Già oggi, una notevole percentuale delle scuole paritarie non risulta a scopo di lucro. Su un totale di 13.910 istituti, le materne sono 9.929 (il 95% delle quali dichiara di non guadagnare un euro dalla sua attività), le elementari sono 1.539 (73% non a scopo di lucro), le medie inferiori 690 (72% senza profitti) e le superiori risultano 1.752. Qui le cose cambiano: solo il 38%, infatti, non sono a scopo di lucro.
Non restano che i Comuni, i beneficiari, almeno in parte, della tassa sugli immobili cancellata nel 2008 dal governo Berlusconi. Per l’Anci, l’Associazione nazionale dei Comuni Italiani, un’inaspettata tegola sulla testa. Ce la faranno gli Uffici Tecnici comunali, falcidiati dal blocco del turn-over a verificare quali sono le scuole profit e quelle no-profit? Servirebbe un miracolo ma nessuno ci crede. Il dramma è che il tempo che resta è poco, perché entro il prossimo 30 giugno le amministrazioni locali dovranno presentare le cartelle esattoriali e saranno sommersi da una valanga di ricorsi.

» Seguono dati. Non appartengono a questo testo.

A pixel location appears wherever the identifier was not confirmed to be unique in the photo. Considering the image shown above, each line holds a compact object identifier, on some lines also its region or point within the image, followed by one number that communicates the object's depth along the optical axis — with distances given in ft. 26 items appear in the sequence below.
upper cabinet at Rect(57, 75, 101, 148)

Con molta probabilità andrà a finire come per le scuole paritarie: prendere per oro colato le autocertificazioni. Come è accaduto per anni, la legge 62 del 2000, di berlingueriana memoria, stabiliva che per ottenere la parità, quindi l’equiparazione al sistema pubblico dell’istruzione, gli aspiranti avrebbero dovuto rispettare alcune regole. Applicare ai dipendenti, insegnanti e non docenti il contratto nazionale della scuola. Rispettare i programmi stabiliti dal ministero dell’Istruzione. Assumere i docenti rispettando le graduatorie pubbliche. Accettare gli studenti “diversamente abili” e per le cattoliche “non precludere l’iscrizione ai ragazzi di fede diversa”. E dulcis in fundo, rispettare il principio della trasparenza dei bilanci.

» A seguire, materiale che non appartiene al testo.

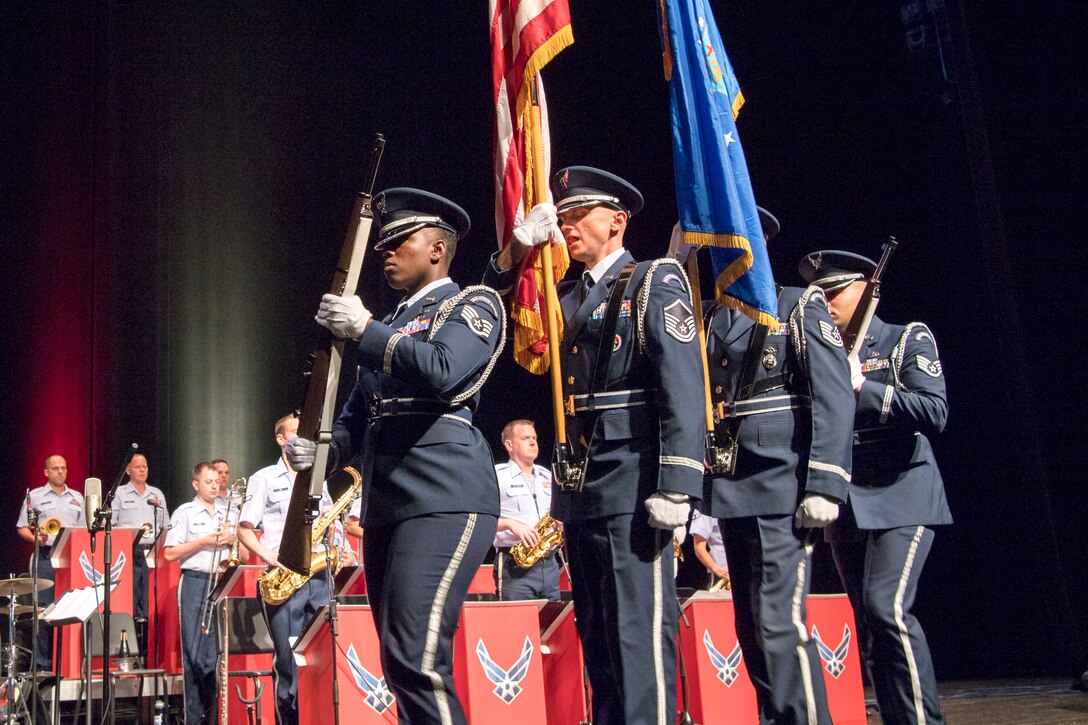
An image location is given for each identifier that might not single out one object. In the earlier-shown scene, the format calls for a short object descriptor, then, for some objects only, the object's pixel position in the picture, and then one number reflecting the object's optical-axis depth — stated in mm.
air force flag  3953
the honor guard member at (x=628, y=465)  3031
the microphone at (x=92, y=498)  5919
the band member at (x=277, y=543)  6746
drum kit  6214
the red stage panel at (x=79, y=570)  7867
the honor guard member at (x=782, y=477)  3338
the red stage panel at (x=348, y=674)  4828
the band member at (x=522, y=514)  7605
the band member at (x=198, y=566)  7715
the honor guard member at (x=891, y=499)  3900
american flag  4059
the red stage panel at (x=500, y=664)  4930
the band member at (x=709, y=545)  8273
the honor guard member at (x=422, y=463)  2898
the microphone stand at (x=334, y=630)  4413
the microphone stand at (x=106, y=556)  5408
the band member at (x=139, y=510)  9945
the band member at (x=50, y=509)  9648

Vediamo cosa succede sul campo. Diego Bouché è il direttore scolastico regionale della Campania, dove nella provincia di Caserta su 400 scuole, oltre 230 risultano “paritarie”. “Il nostro è un compito sicuramente difficile, visto che abbiamo 4 ispettori su un organico previsto di 24 – dichiara Bouché – noi controlliamo, compatibilmente con le forze a disposizione, le iscrizioni degli alunni, i titoli degli insegnanti, la struttura degli edifici e la sicurezza. Per quanto riguarda la trasparenza dei bilanci non siamo mica dei fiscalisti. Attendiamo con ansia la conclusione del concorso nazionale per i nuovi ispettori sperando di recuperare almeno in parte quelli che sono andati in pensione”.

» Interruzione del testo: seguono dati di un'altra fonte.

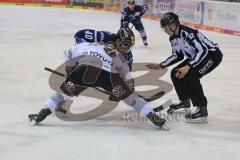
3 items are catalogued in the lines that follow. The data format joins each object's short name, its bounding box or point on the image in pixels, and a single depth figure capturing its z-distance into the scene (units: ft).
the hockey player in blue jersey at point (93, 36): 25.98
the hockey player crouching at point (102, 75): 24.88
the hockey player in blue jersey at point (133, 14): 64.10
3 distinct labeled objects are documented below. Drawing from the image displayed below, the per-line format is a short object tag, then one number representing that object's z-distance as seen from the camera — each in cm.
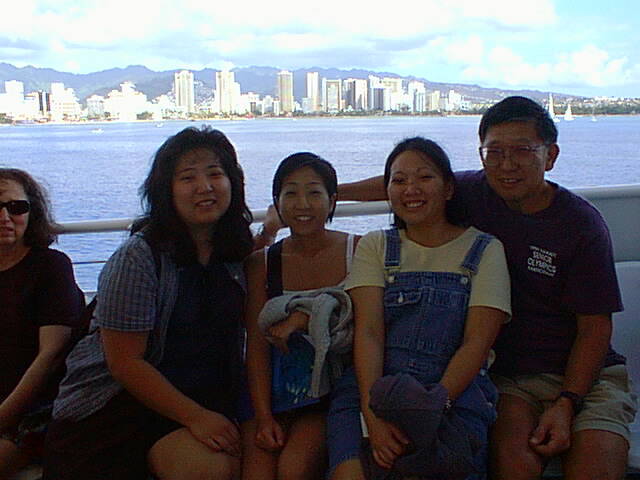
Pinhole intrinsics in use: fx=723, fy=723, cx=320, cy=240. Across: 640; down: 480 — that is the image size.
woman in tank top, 203
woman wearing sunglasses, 217
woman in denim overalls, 194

Le cose vanno meglio nel Lazio? Neanche per sogno. “L’ufficio può contare su 3 ispettori, uno dei quali segue anche due dipartimenti amministrativi per carenza di organici – spiega la direttrice scolastica regionale Maria Maddalena Novelli – ora abbiamo messo in campo un piano straodinario di controlli che coinvolge 200 istituti paritari, utilizzando anche i dirigenti scolastici come consigliato dal Ministero, e dai primi risultati non emergono irregolarità. Vorrei ricordare che nel 2005 abbiamo revocato la parità a 12 scuole. Per quanto riguarda i bilanci sono gli istituti che si assumono la responsabilità di quanto messo nero su bianco”.
Siamo alle solite. Nessuno controlla. La regola aurea è “facciamo a fidarci”.